━━━━━ EXCERPT PROVIDED

Some of the hindcast simulations exhibit large decadal salinity variability even after lead-time dependent bias correction, as in DP3-assim, whereas others exhibit little variability similar to ORAS4. For completeness, the correlation skill in T500 and S500 in this region is formally assessed in Supplementary Fig. 3. There is positive T500 skill at all lead times up to 5 years when assessed against either of the reanalyses in all hindcasts, except bcc-csm1-1. The skill in S500 depends more heavily on the choice of truth (reanalysis) against which one compares. In general, increased skill against one reanalysis (e.g., DP3-assim) precludes increased skill against the other reanalysis (e.g., ORAS4). Importantly, the difference in skill when choosing different (though similarly plausible) reanalyses is also manifested in the dynamically important density (ρ500) over the same region.

━━━━━━━━━━
━━━━━ RECORDED INFORMATION

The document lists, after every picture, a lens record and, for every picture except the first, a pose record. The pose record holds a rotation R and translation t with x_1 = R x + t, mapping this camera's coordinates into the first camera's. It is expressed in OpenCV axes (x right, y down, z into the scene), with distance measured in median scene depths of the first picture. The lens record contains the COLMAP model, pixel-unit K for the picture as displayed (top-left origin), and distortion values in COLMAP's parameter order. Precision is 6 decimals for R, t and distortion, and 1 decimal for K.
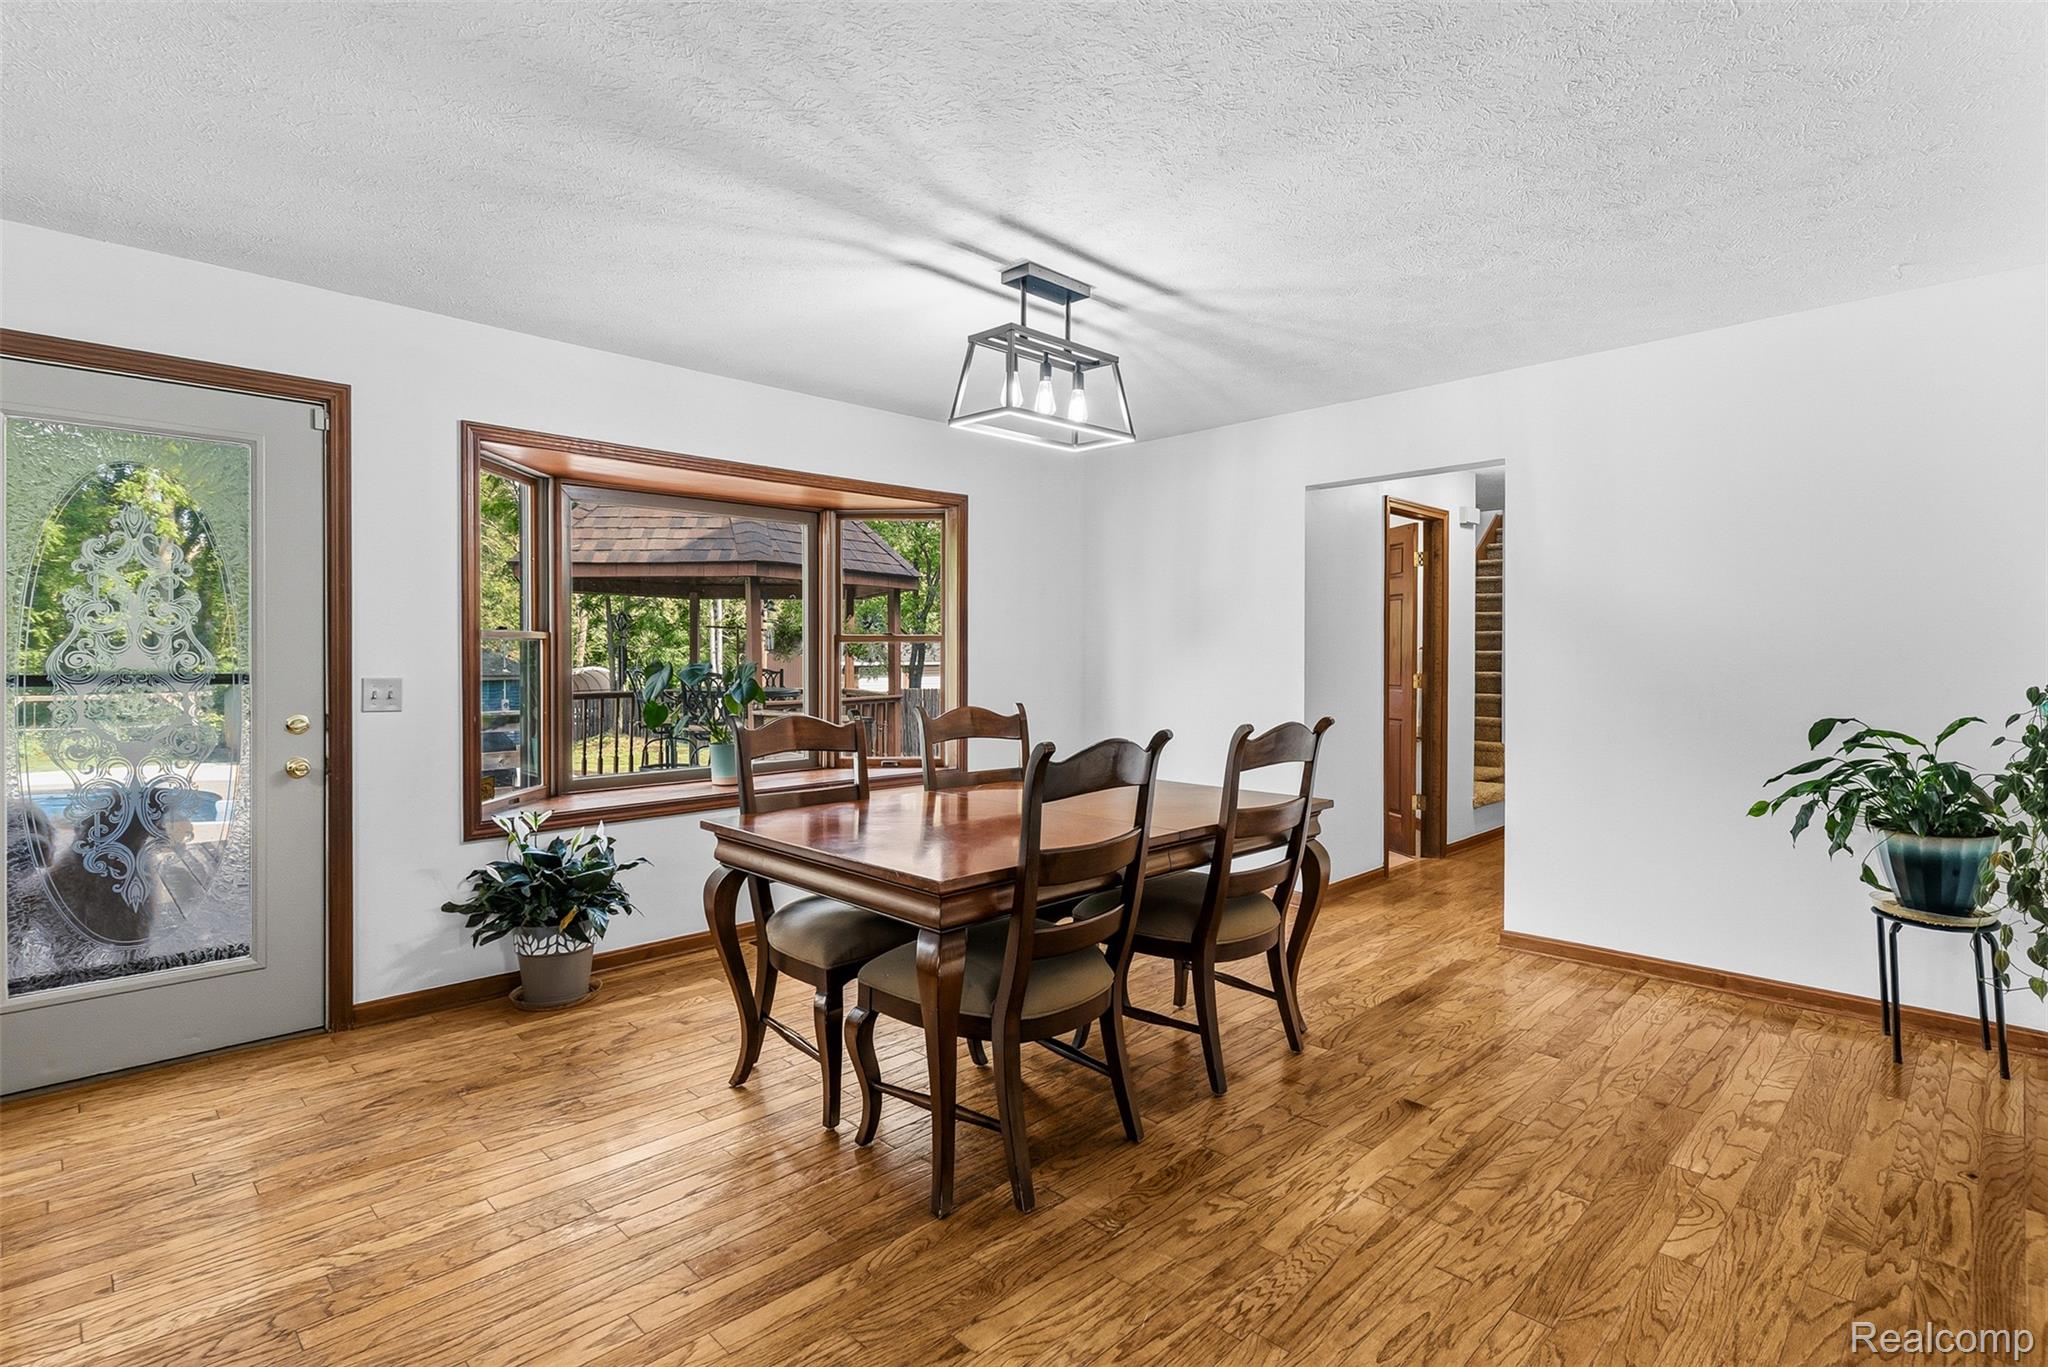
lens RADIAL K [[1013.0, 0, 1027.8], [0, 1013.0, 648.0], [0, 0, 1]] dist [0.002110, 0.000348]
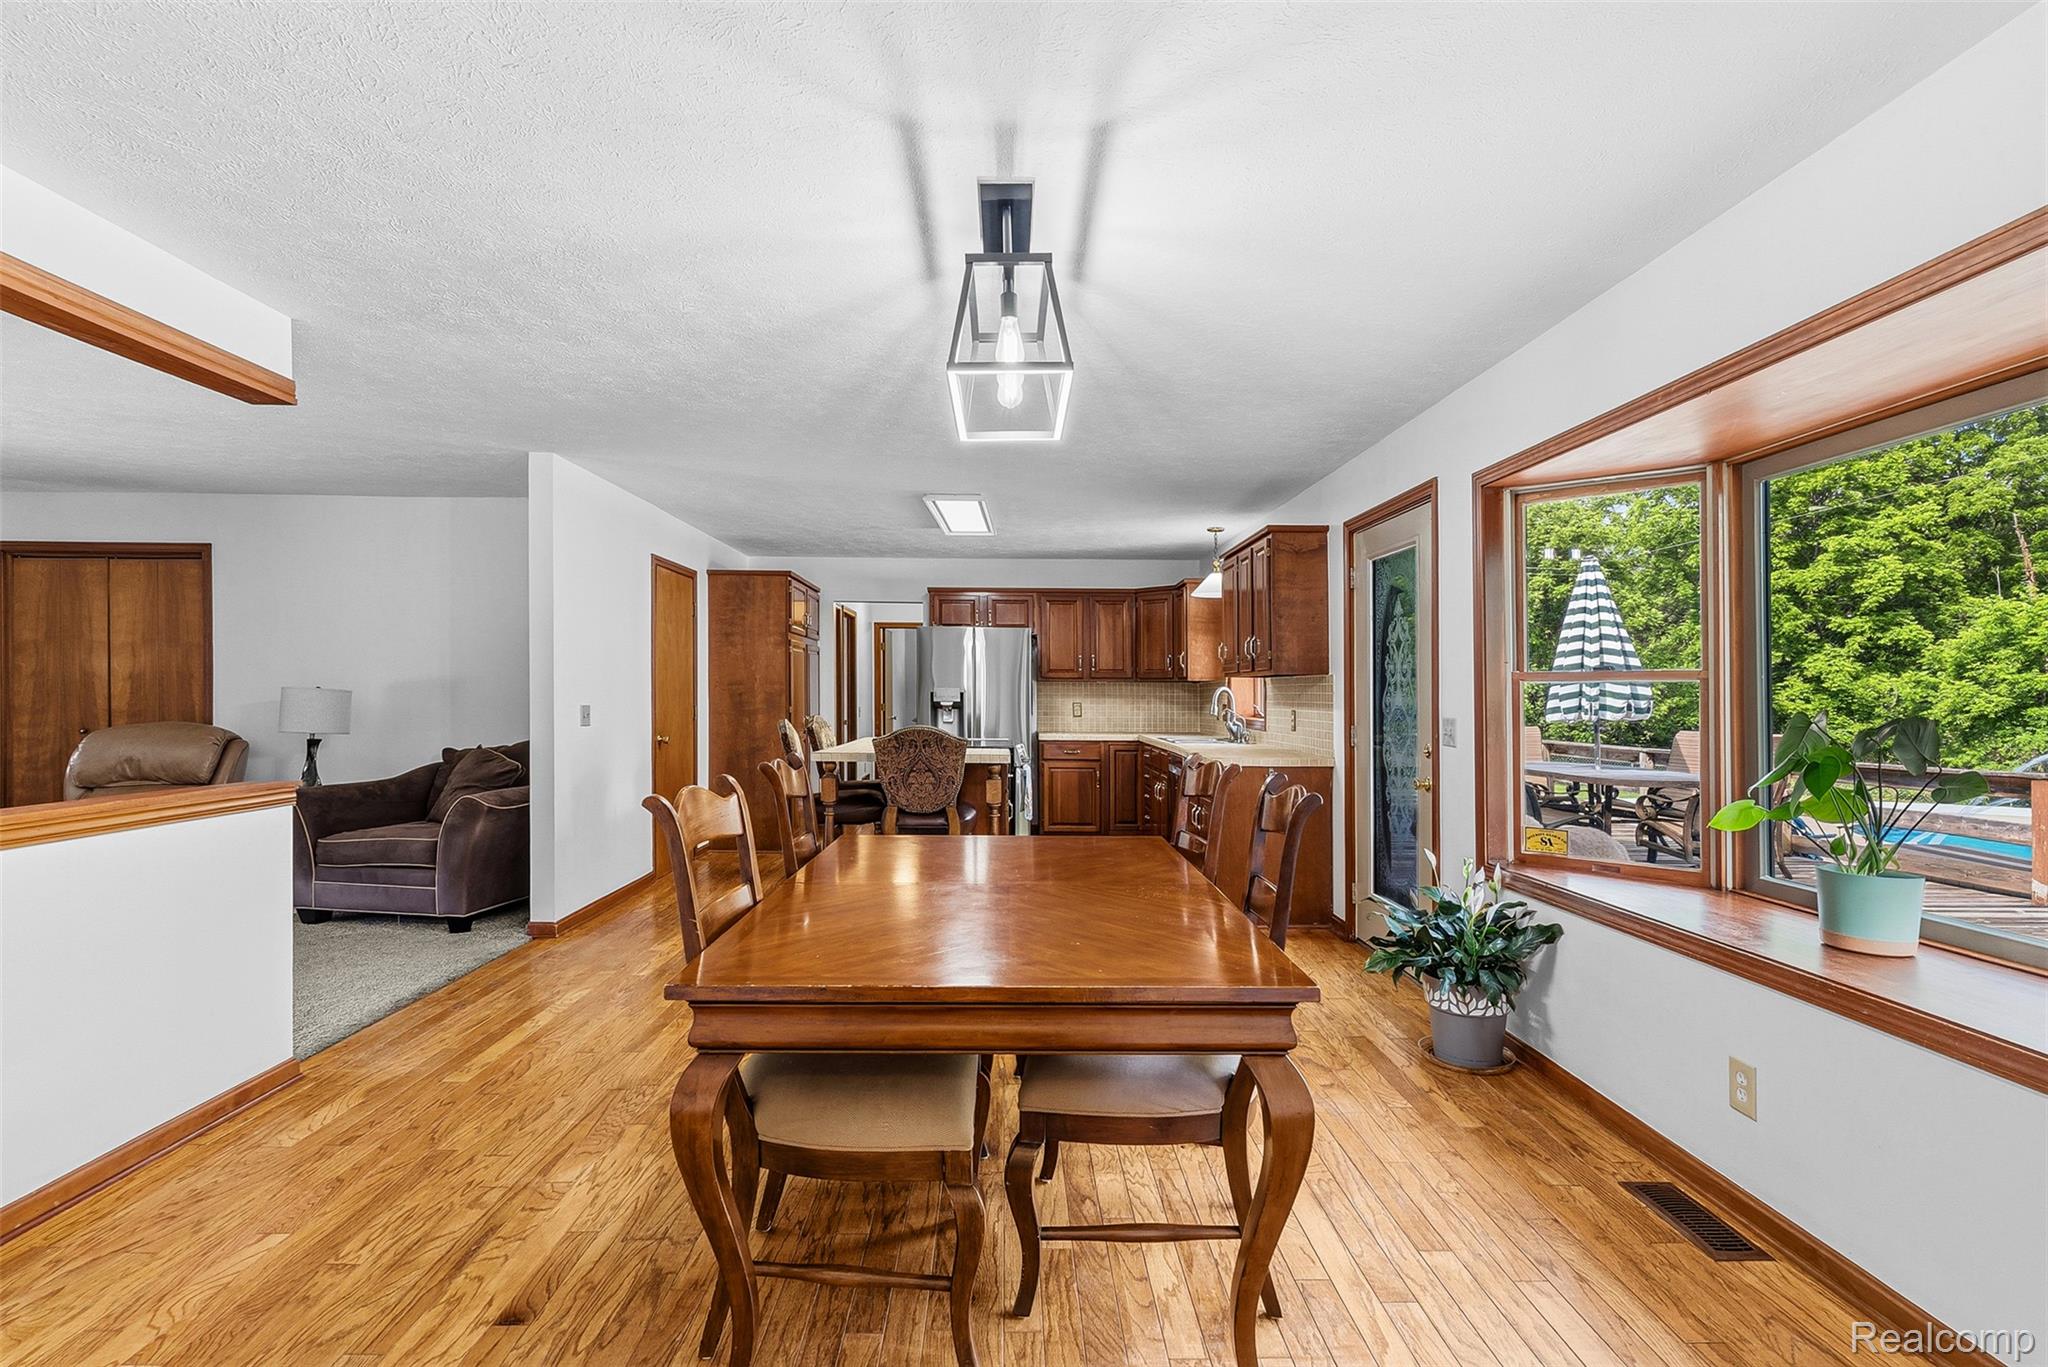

━━━━━━━━━━

-- QUESTIONS --
1. Reproduce the passage on hindcast skill, starting with "Some of the" and going on through "the same region.", swapping "reanalysis" for "reference dataset".
2. Write the next part of the passage on hindcast temperature and salinity skill, beginning after its final sentence.
The lines are not needed for this work.

-- RESULTS OF THE TASKS --
1.
Some of the hindcast simulations exhibit large decadal salinity variability even after lead-time dependent bias correction, as in DP3-assim, whereas others exhibit little variability similar to ORAS4. For completeness, the correlation skill in T500 and S500 in this region is formally assessed in Supplementary Fig. 3. There is positive T500 skill at all lead times up to 5 years when assessed against either of the reanalyses in all hindcasts, except bcc-csm1-1. The skill in S500 depends more heavily on the choice of truth (reference dataset) against which one compares. In general, increased skill against one reference dataset (e.g., DP3-assim) precludes increased skill against the other reference dataset (e.g., ORAS4). Importantly, the difference in skill when choosing different (though similarly plausible) reanalyses is also manifested in the dynamically important density (ρ500) over the same region.

2.
Labrador Sea density drivers

In Fig. 2, we show the correlation skill in density (over the same region as previously) assessed against both ORAS4 (Fig. 2a) and DP3-assim (Fig. 2b). In general, there are more prediction systems that show good skill against ORAS4 than against DP3-assim. This preference for ORAS4 includes hindcasts made with DePreSys3, which has previously been documented25. Both of the reanalyses are based on the NEMO26 ocean model. Five of the prediction systems also use versions of, or precursors to, NEMO (CMCC-CM, CNRM-CM5, EC-EARTH, IPSL-CM5A-LR and DePreSys3), but show no systematic preference for either DP3-assim or ORAS4 (with a similar null result for models not based on NEMO). In addition, although not controlling for differing model systems, there is no systematic relationship between whether the hindcast systems are anomaly or full-field initialised and the subsequent skill in density (or T500 or S500) against either ORAS4 or DP3-assim.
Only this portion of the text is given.